* **RECORD SET**:
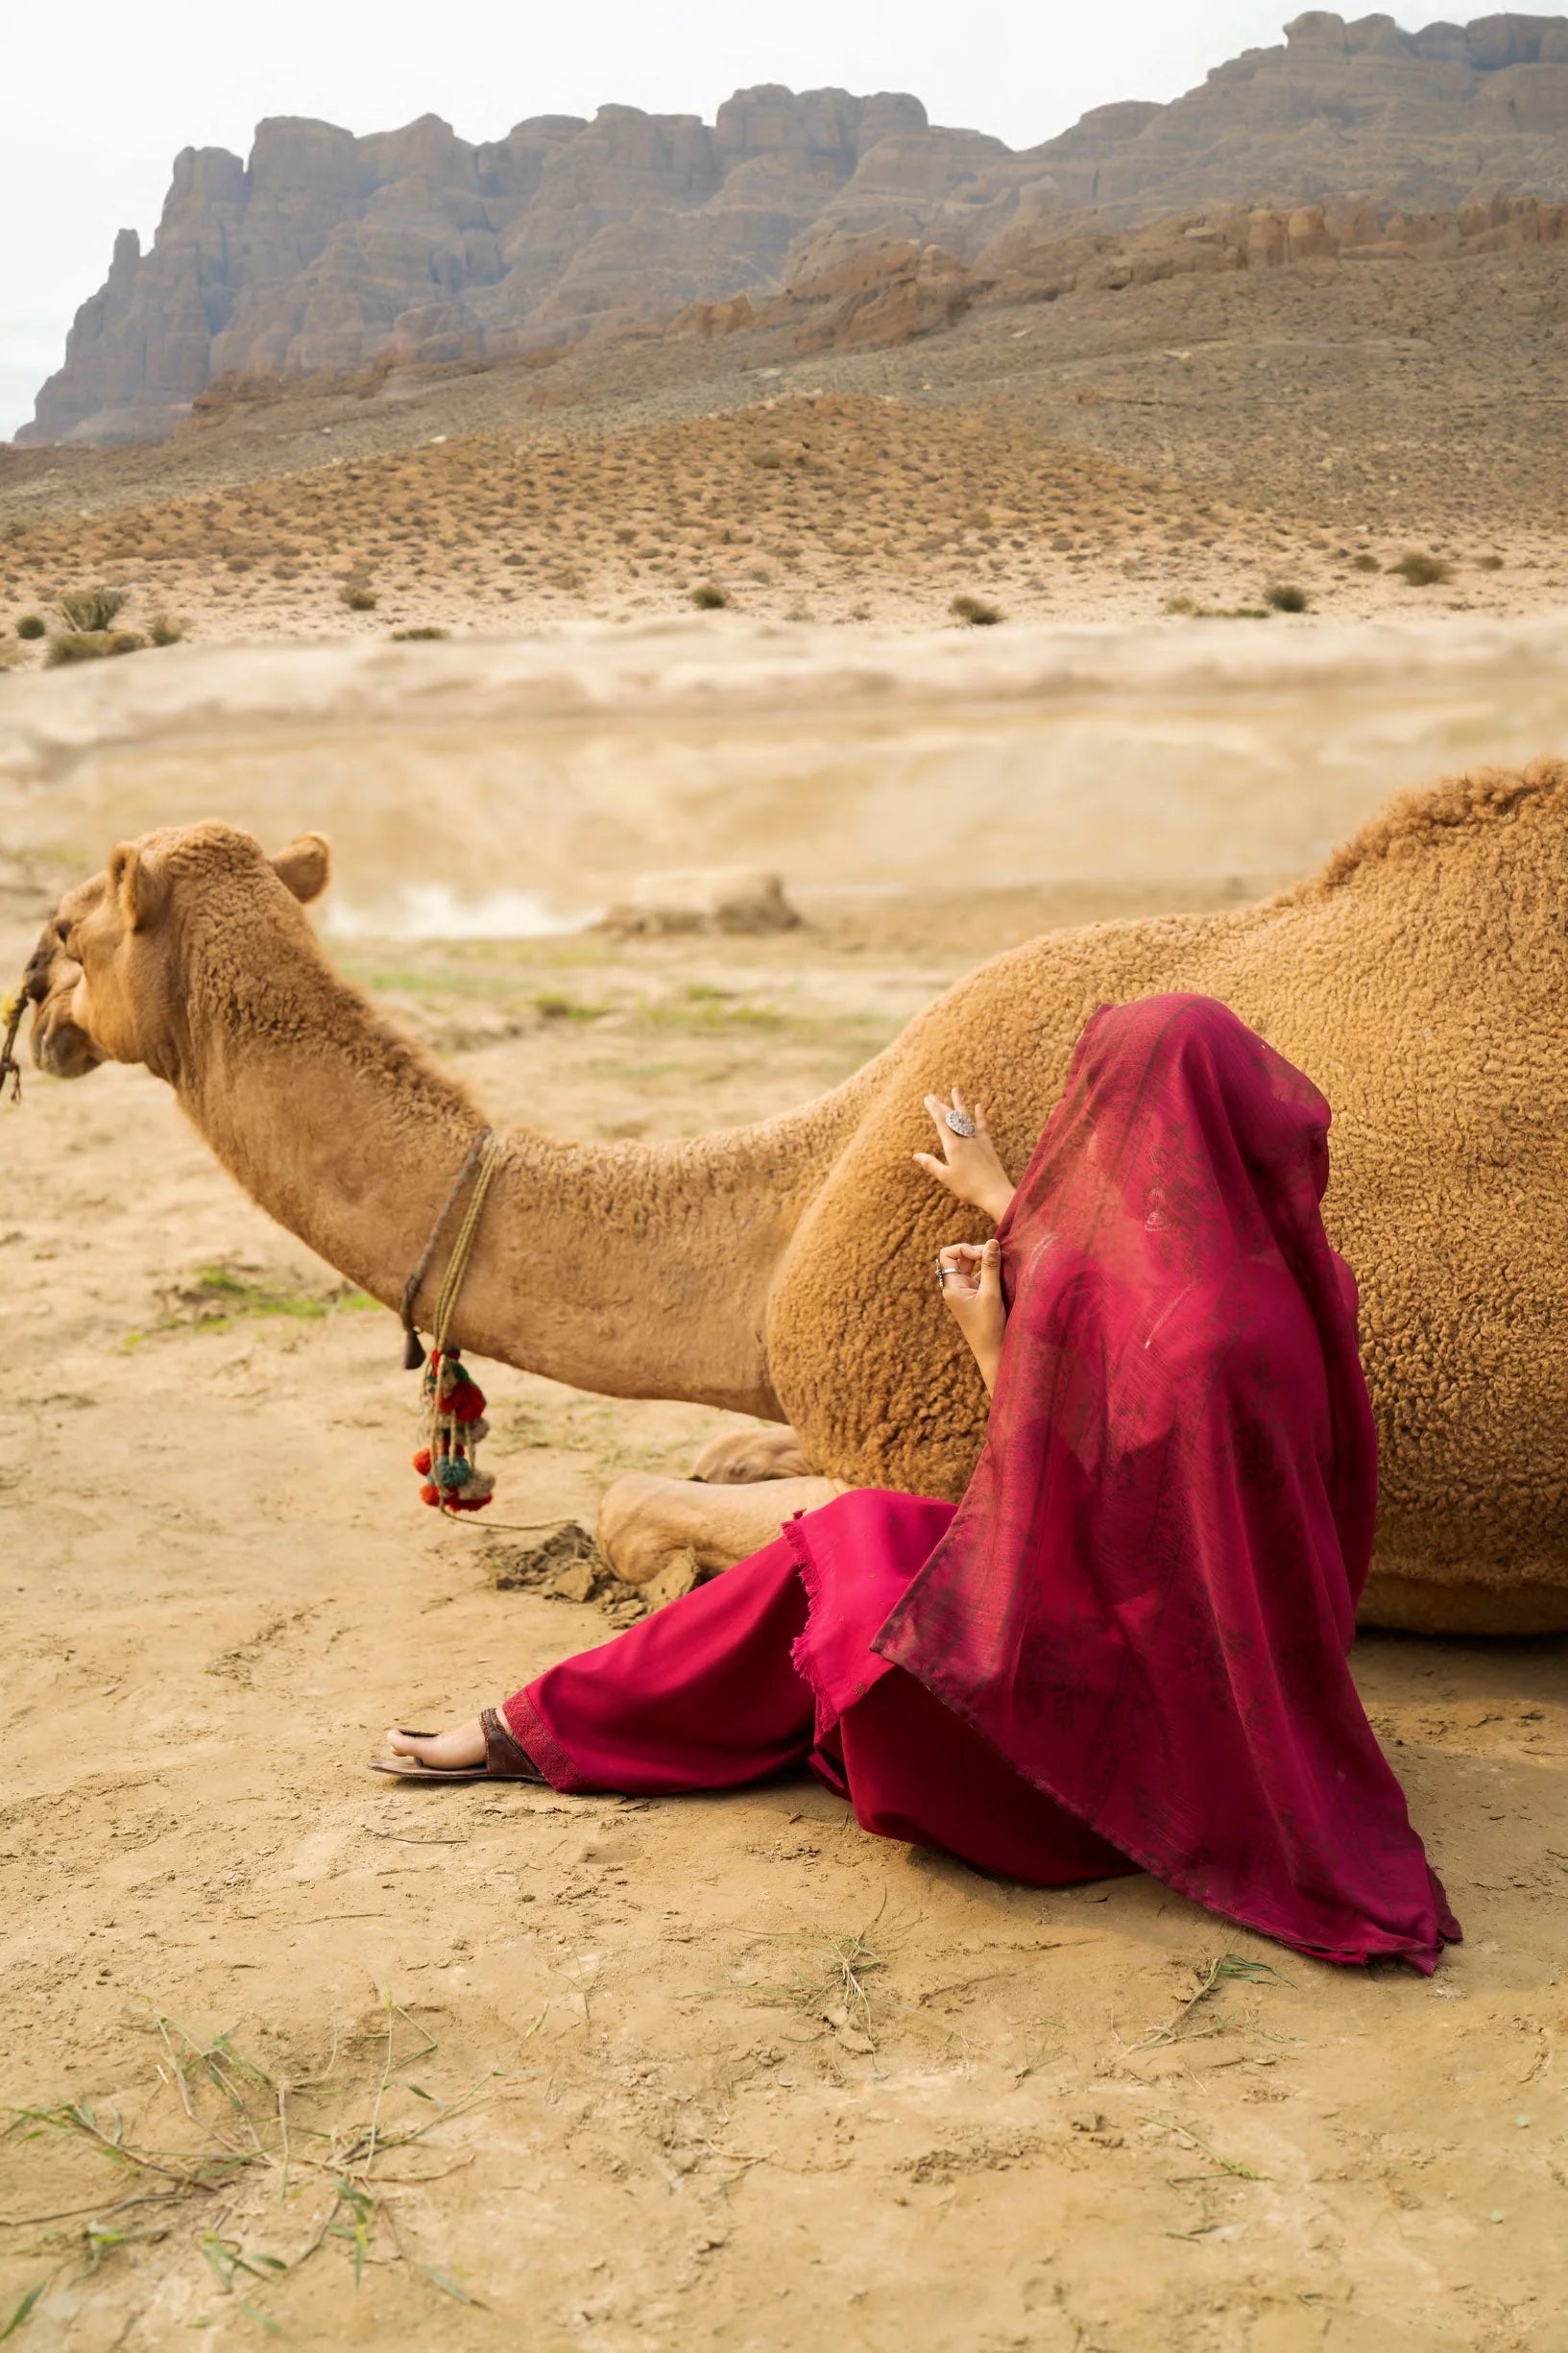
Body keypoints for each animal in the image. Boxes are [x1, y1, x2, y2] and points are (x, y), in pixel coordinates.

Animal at [21, 762, 1568, 1628]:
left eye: (64, 926)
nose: (32, 1018)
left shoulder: (942, 1428)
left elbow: (635, 1499)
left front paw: (672, 1574)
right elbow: (714, 1452)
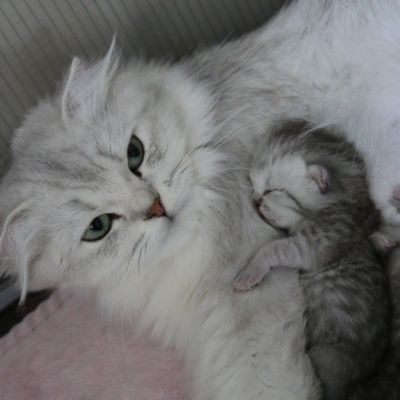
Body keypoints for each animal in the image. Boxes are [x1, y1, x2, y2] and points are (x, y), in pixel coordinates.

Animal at [234, 121, 390, 400]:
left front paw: (250, 271)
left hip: (327, 354)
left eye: (273, 190)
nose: (255, 200)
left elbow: (273, 248)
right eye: (253, 184)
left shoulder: (318, 242)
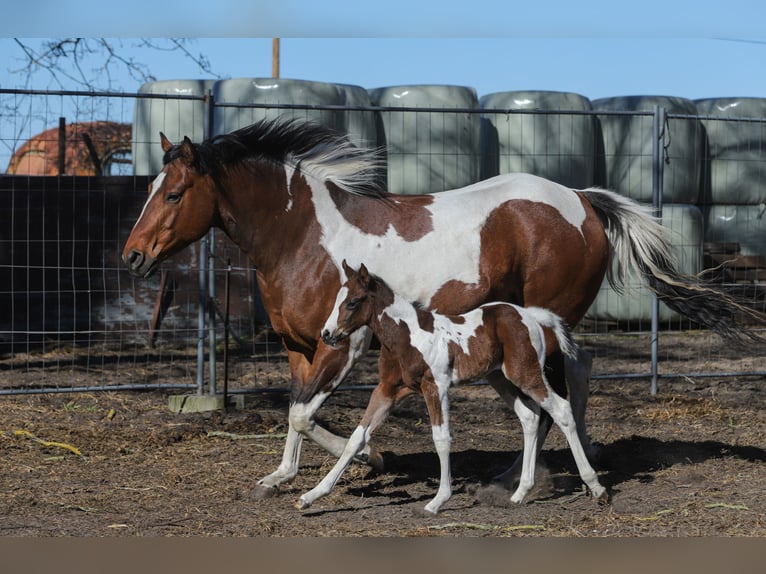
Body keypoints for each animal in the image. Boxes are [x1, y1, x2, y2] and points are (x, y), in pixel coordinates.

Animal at [298, 261, 607, 514]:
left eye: (353, 302)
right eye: (337, 300)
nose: (327, 334)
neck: (407, 336)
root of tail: (533, 316)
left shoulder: (436, 386)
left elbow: (441, 439)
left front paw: (437, 501)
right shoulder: (387, 390)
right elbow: (356, 438)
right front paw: (311, 496)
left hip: (525, 374)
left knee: (561, 411)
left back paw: (595, 486)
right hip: (500, 378)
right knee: (530, 417)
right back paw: (520, 493)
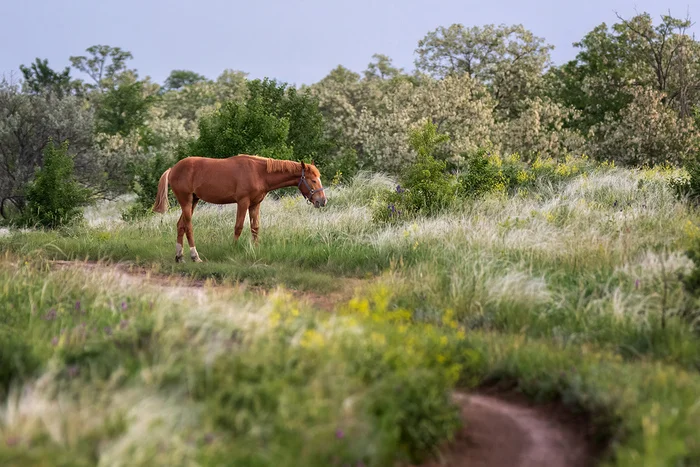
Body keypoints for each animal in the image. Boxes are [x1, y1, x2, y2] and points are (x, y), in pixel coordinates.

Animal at [152, 154, 326, 262]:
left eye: (319, 178)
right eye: (313, 180)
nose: (323, 201)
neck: (259, 172)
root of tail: (173, 169)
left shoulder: (255, 204)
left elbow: (255, 227)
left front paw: (256, 249)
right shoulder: (243, 202)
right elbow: (239, 227)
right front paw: (233, 249)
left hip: (193, 201)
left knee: (180, 225)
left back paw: (179, 256)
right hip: (186, 201)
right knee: (188, 227)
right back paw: (195, 256)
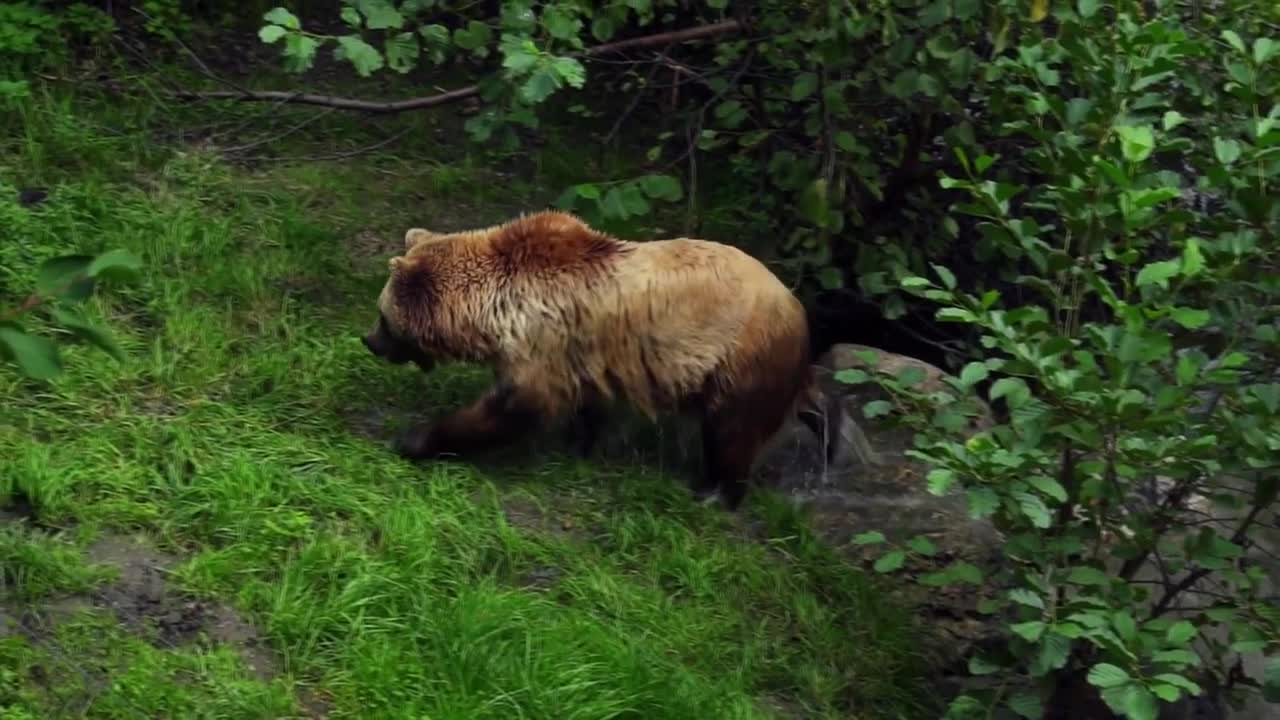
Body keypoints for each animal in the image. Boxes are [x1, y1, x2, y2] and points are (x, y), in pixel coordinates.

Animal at [360, 210, 849, 507]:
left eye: (383, 316)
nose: (368, 340)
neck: (494, 309)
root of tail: (797, 307)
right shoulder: (583, 355)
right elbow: (587, 406)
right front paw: (582, 445)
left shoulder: (541, 347)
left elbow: (511, 409)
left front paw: (415, 439)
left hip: (740, 360)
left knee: (732, 432)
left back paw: (714, 492)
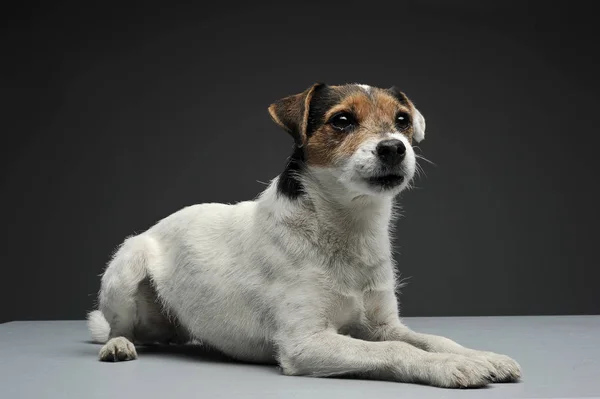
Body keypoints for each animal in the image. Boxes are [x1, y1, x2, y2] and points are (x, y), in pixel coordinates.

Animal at [88, 83, 520, 390]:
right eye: (342, 120)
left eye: (402, 120)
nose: (394, 148)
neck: (345, 227)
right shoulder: (306, 342)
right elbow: (397, 349)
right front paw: (453, 366)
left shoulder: (382, 325)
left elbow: (431, 338)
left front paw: (478, 355)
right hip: (125, 268)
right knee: (117, 327)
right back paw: (117, 345)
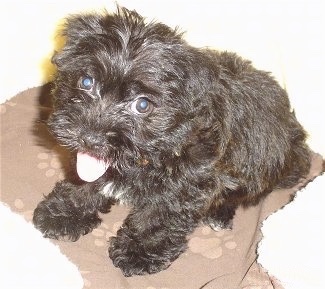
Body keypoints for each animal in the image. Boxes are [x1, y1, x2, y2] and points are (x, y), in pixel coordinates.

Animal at [32, 7, 308, 276]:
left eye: (142, 105)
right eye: (86, 82)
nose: (90, 138)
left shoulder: (187, 180)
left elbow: (159, 214)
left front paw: (139, 251)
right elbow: (86, 181)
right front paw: (64, 212)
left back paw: (219, 213)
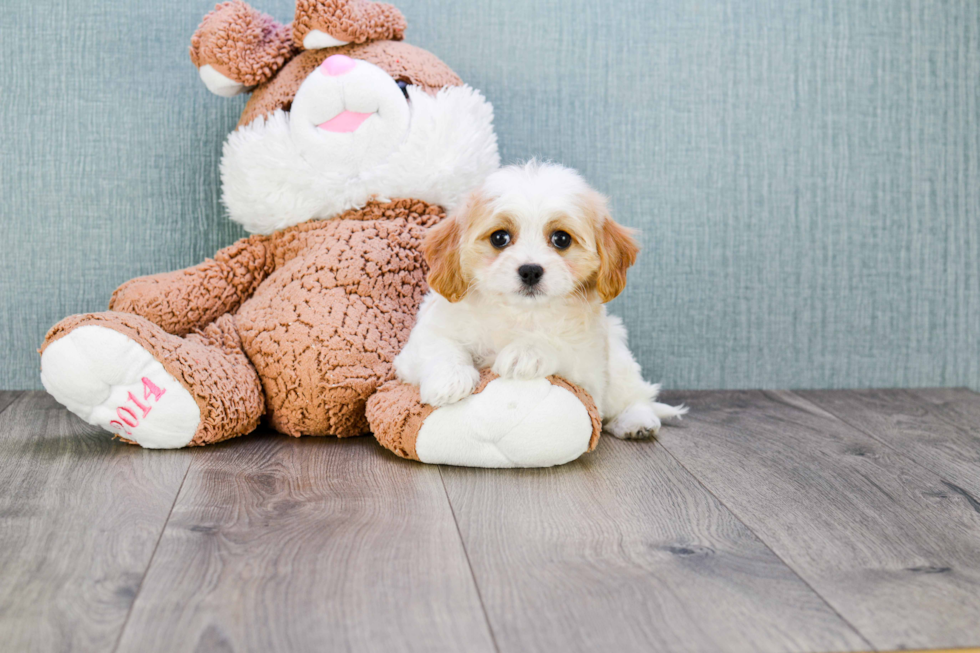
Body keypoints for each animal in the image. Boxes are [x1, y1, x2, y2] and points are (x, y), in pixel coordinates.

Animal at [394, 162, 684, 438]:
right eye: (499, 238)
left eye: (561, 239)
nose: (530, 270)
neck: (520, 313)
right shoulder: (423, 340)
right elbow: (440, 345)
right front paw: (449, 379)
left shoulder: (587, 369)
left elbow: (559, 346)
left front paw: (525, 352)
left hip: (619, 360)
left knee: (636, 396)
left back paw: (637, 421)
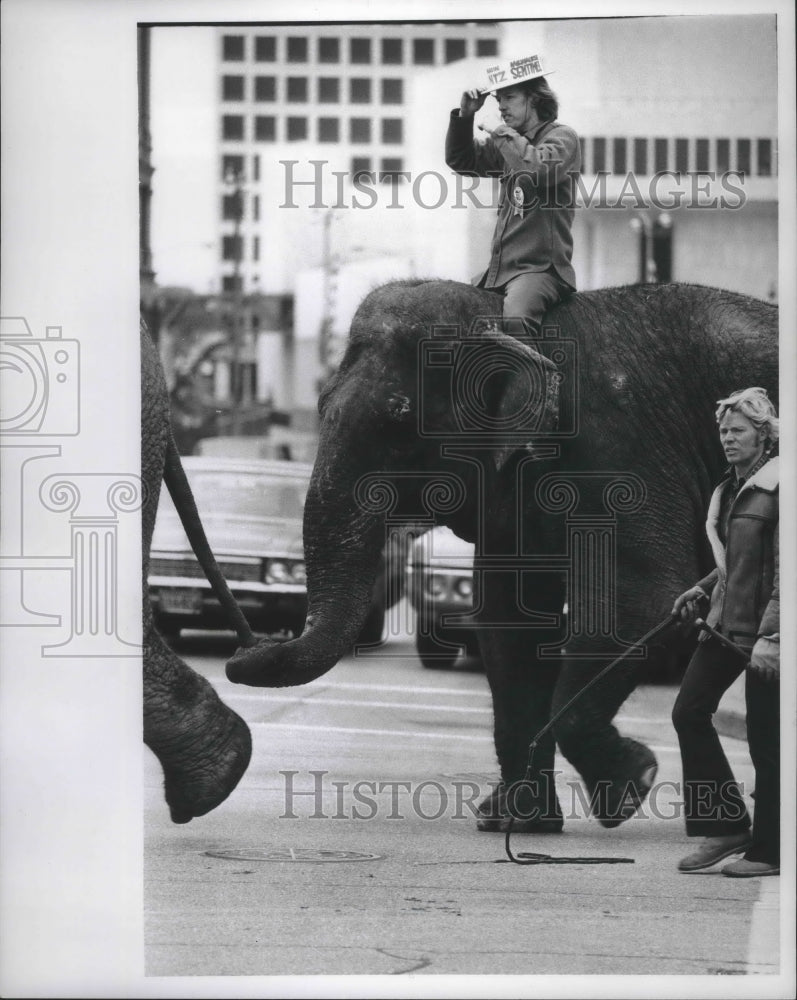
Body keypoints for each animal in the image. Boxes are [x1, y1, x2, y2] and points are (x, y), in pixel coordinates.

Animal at [225, 279, 778, 831]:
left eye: (398, 422)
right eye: (320, 407)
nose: (243, 650)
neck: (507, 320)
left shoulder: (621, 458)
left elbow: (639, 603)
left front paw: (631, 786)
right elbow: (507, 621)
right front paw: (516, 821)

* **TASK BRIEF**:
After reading the listing above, work out how many lines contain "nose" and reply with that number only.

* **ANSWER TO THE EXERCISE**:
9